* WHAT YOU HAVE TO DO: Write out exactly the lines from the start of the entries through the one that contains "cercetări serioase, realizată", including both.

:: DATA FOR THE TASK

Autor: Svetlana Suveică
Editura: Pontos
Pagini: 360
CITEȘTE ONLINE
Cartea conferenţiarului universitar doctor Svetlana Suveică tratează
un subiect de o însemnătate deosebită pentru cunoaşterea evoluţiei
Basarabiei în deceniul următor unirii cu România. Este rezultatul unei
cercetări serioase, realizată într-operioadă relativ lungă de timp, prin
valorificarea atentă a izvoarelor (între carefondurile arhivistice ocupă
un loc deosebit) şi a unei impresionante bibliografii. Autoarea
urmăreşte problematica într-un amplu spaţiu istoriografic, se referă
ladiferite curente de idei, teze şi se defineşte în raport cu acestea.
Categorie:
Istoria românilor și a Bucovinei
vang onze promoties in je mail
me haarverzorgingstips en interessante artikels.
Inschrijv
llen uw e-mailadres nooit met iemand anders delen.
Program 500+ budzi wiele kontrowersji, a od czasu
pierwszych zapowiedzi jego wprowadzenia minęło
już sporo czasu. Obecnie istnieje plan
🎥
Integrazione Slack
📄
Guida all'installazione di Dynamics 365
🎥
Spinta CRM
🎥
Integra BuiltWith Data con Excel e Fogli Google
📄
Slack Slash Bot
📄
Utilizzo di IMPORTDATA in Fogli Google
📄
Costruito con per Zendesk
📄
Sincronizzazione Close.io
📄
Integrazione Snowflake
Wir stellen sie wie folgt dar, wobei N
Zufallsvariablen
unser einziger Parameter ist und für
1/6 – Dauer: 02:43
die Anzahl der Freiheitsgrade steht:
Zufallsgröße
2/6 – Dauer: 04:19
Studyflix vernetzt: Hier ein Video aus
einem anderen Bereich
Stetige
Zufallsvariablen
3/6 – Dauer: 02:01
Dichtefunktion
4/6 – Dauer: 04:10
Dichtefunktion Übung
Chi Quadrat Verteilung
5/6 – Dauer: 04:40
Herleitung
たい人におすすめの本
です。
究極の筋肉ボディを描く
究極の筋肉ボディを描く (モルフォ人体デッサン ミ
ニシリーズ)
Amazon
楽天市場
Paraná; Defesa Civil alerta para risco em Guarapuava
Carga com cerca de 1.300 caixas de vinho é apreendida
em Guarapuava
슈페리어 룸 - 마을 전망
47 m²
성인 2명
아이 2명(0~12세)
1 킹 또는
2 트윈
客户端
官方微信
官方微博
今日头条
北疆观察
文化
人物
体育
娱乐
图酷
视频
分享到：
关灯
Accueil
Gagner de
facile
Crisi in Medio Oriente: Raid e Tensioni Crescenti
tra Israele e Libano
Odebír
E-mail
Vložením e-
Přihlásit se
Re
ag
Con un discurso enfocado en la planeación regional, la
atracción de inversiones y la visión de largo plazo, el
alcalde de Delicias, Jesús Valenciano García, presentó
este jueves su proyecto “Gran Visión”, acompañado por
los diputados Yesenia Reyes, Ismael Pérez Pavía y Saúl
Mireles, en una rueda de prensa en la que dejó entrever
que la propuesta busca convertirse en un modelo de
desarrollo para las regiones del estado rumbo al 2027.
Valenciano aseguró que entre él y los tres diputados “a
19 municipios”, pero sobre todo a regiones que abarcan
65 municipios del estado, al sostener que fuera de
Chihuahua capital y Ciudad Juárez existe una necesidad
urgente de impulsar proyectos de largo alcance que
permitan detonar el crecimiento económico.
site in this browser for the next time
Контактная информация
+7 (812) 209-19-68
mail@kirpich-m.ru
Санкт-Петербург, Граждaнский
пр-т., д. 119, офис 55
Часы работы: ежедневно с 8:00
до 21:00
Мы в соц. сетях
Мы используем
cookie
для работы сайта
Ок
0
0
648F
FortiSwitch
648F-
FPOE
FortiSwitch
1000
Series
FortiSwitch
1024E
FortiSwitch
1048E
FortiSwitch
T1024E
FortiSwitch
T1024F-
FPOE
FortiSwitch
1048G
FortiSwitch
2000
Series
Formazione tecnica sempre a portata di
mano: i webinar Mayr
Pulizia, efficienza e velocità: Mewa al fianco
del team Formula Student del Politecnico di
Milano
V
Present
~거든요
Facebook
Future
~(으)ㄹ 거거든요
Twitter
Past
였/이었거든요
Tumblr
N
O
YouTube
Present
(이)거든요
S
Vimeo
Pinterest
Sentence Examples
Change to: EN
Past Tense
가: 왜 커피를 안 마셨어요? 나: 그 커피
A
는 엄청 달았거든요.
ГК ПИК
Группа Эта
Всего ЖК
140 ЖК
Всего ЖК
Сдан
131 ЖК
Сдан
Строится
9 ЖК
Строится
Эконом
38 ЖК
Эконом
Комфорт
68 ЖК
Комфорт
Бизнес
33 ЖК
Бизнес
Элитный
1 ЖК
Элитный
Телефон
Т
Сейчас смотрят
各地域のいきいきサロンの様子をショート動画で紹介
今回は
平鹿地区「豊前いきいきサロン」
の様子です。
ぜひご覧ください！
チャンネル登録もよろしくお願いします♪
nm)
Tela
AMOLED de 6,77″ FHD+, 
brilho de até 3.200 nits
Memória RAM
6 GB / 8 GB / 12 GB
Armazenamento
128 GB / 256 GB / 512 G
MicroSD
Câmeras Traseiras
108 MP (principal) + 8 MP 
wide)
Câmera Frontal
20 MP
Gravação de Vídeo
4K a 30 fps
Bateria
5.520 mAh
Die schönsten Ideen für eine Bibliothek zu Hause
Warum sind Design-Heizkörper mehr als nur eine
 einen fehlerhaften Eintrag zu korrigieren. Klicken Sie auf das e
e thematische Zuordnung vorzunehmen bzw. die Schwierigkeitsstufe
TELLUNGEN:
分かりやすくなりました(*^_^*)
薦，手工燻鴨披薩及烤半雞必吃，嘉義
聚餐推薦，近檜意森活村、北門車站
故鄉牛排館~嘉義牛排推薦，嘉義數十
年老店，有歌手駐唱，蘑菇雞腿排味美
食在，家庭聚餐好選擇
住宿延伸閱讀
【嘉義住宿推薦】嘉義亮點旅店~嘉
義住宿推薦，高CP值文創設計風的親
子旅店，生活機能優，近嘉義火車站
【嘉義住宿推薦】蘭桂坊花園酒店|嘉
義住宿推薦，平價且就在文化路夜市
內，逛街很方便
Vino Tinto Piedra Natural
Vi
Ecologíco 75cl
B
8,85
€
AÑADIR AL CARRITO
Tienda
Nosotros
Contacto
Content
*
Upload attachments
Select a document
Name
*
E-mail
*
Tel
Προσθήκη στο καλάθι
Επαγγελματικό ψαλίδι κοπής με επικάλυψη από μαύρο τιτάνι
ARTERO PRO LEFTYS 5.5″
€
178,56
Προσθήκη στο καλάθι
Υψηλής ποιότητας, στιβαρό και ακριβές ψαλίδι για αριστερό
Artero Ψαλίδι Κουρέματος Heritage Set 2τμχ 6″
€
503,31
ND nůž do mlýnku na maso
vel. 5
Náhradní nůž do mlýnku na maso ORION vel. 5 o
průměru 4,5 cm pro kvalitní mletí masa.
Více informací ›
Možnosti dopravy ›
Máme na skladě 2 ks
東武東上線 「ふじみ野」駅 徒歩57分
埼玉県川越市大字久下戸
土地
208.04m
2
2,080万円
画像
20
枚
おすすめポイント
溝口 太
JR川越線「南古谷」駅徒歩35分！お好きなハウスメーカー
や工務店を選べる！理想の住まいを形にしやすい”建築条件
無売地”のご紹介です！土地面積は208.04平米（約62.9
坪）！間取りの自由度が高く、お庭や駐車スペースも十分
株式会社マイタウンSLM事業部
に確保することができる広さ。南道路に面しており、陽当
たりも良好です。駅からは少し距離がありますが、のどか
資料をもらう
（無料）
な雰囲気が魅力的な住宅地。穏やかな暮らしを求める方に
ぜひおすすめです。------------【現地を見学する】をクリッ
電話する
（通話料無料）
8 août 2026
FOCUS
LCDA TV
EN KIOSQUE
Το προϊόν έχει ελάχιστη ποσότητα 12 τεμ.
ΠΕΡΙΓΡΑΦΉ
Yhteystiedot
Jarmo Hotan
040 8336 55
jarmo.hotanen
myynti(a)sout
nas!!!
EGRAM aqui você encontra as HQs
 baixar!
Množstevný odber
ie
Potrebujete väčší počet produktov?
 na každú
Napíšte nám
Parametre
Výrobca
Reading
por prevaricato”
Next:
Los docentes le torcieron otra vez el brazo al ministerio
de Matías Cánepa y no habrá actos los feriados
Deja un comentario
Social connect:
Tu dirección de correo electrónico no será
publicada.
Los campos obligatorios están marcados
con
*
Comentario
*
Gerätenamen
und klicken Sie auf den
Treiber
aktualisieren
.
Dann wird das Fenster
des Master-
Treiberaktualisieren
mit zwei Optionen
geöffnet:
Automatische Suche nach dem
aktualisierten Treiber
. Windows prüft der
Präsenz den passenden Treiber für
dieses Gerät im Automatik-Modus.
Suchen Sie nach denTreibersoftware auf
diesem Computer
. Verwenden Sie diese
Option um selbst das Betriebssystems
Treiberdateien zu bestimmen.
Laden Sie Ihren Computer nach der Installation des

::::

* REPLY TO THE EXERCISE:
Autor: Svetlana Suveică
Editura: Pontos
Pagini: 360
CITEȘTE ONLINE
Cartea conferenţiarului universitar doctor Svetlana Suveică tratează
un subiect de o însemnătate deosebită pentru cunoaşterea evoluţiei
Basarabiei în deceniul următor unirii cu România. Este rezultatul unei
cercetări serioase, realizată într-operioadă relativ lungă de timp, prin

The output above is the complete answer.